It appears from the evidence that the President acting under the National Industrial Recovery Act allocated a sum of money to the state of Massachusetts to be used in providing employment for persons out of work and that to carry out the expenditure of such federal money the state of Massachusetts set up a bureau known as the Civil Works Administration, created for the purpose of selection and placement of applicants applying for work under this head.

One Quimby was drafted by the United States Department of Labor to assume the office of Re-employment Director for the State of Massachusetts, and as such he was responsible for the placement of applicants on Civil Works Administration projects in said state. He was authorized by the United States Public Employment Agency to designate existing state employment officers for the selection and employment of persons on government projects. E. L. Hanna was one of the persons so designated. The indexing of the books in the Boston Public Library was one of the projects, in the carrying out of which government money was to be used. The state organization was approved by the President by executive order November 9, 1933. There is no question but that the money to be expended was earmarked as federal funds from the time it left the United States Treasury until paid to employees engaged in indexing the books in the Boston Public Library. It follows that any diversion of those funds from the purpose for which they were granted was a diversion of federal money, and if such diversion were accomplished by forging the name of any one whose duty it was to select employees for the project, it constituted a crime under section 72 of title 18 U.S.C.A., section 28 of the Criminal Code, because it constituted a diversion of federal funds from the channels to which they had been allocated.

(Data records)
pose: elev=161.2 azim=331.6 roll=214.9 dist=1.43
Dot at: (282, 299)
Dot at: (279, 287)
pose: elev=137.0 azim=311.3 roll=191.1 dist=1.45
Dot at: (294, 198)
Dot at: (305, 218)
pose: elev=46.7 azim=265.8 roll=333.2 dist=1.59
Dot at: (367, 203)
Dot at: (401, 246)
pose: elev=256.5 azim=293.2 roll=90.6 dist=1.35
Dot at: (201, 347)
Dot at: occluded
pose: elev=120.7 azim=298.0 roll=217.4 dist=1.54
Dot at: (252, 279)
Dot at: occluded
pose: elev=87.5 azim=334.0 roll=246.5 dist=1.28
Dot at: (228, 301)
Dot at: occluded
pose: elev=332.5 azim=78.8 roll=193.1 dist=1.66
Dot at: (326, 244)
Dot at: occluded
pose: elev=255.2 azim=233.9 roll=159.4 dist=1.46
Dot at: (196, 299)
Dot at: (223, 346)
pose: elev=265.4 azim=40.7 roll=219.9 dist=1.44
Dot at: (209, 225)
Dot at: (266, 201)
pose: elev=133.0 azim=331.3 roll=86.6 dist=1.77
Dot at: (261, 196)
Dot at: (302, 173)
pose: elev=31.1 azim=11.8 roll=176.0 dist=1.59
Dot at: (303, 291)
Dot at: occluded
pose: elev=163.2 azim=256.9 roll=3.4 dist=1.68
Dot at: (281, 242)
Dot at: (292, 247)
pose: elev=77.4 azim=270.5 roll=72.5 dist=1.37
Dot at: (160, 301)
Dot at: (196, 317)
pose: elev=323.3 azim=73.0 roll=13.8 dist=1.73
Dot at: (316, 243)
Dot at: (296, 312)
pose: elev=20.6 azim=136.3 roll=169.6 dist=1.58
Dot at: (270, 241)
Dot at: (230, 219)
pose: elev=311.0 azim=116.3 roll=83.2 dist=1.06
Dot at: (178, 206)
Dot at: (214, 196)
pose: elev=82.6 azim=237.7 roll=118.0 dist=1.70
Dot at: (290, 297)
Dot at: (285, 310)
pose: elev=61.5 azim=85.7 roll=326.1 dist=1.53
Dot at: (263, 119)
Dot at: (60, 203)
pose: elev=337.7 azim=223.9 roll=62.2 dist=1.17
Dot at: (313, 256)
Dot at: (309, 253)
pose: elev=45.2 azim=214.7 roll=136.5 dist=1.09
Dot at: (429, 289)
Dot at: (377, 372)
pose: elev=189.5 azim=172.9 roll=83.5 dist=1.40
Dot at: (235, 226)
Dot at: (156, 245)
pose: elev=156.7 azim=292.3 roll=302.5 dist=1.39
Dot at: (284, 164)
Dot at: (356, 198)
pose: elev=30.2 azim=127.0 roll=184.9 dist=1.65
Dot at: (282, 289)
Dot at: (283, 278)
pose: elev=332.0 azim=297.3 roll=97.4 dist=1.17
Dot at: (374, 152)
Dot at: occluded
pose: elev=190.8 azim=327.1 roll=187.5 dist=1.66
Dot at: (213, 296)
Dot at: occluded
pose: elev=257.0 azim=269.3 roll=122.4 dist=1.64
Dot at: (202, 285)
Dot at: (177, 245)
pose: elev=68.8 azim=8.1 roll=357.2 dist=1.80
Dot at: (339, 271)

• **Given instruction A**: In the excerpt on federal relief funds in Massachusetts, on what date did the President approve the state organization by executive order?
• **Given instruction B**: Extend the excerpt on federal relief funds in Massachusetts by writing the next paragraph after its final sentence.
None of the work here requires the point correspondence lines.

• **Task response A**: November 9, 1933.

• **Task response B**:
Counsel for the defendant contends that section 72 of title 18 U.S.C.A., section 28 of the Criminal Code relating to forgeries, in so far as the charges herein are concerned, is superseded by section 209 of the National Industrial Recovery Act, 40 U.S. C.A. § 409. Section 209 provides as follows: "The President is authorized to prescribe such rules and regulations as may be necessary to carry out the purposes of this title [chapter], and any violation of any such rule or regulation shall be punishable by fine not to exceed $500 or imprisonment not to exceed six months, or both."

Implied repeals are not favored, and if effect can reasonably be given to both statutes, the presumption is that the earlier is to remain in force. In order that a statute repeal by implication an earlier statute, there must be a positive repugnance or incompatability between the two statutes. United States v. Burroughs, 289 U.S. 159, 164, 53 S.Ct. 574, 77 L.Ed. 1096; Washington v. Miller, 235 U.S. 422, 428, 35 S.Ct. 119, 59 L.Ed. 295; Dial v. Chatman (C.C. A.) 70 F.2d 21, 23; United States v. Yuginovich, 256 U.S. 450, 463, 41 S.Ct. 551, 65 L.Ed. 1043.

While it is true that rules and regulations were prescribed such as were necessary to carry out the purposes of the National Industrial Recovery Act, nowhere does it appear that any rules or regulations so prescribed have been violated such as would furnish ground for an indictment under section 209. We make a distinction between violation of the rules and regulations prescribed and the purely common-law crime of forgery, although it may be committed with respect to documents or papers used for the purpose of carrying out the act. We hold that there is no such inconsistency between section 209 of the National Industrial Recovery Act (40 U.S.C.A. § 409) and section 28 of the Criminal Code (18 U.S.C.A. § 72) as to work a repeal of section 28 so far as applicable to this case.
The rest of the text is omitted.